• _Your assignment_
Every line of the material needs an exact copy, apart from the images.

───── Working data

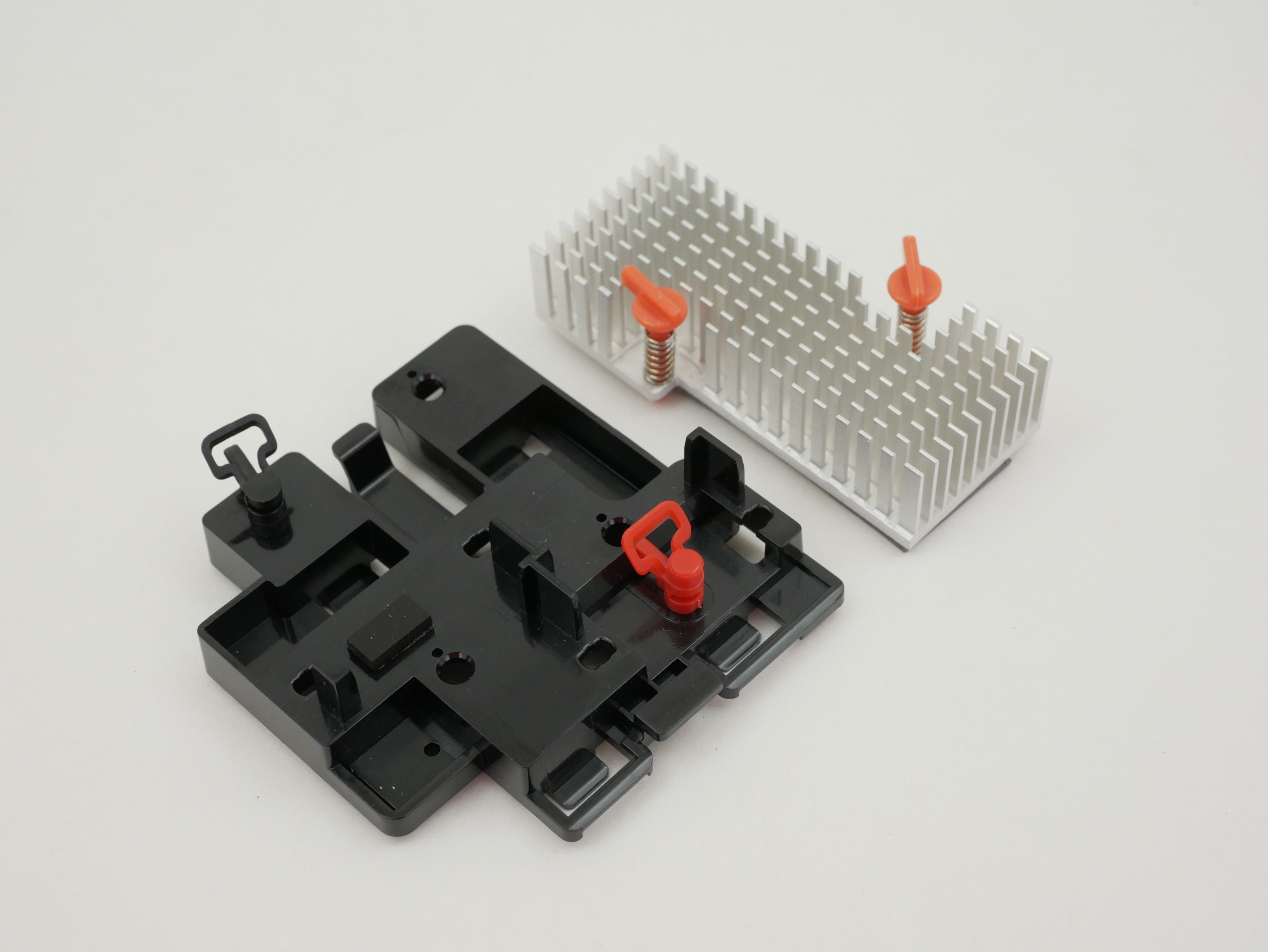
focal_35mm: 60
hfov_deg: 32.2
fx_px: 2199
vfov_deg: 24.4
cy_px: 476
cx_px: 634
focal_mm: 30
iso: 800
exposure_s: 1/160
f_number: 6.3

──────────

• _Problem solution_
focal_35mm: 60
hfov_deg: 32.2
fx_px: 2199
vfov_deg: 24.4
cy_px: 476
cx_px: 634
focal_mm: 30
iso: 800
exposure_s: 1/160
f_number: 6.3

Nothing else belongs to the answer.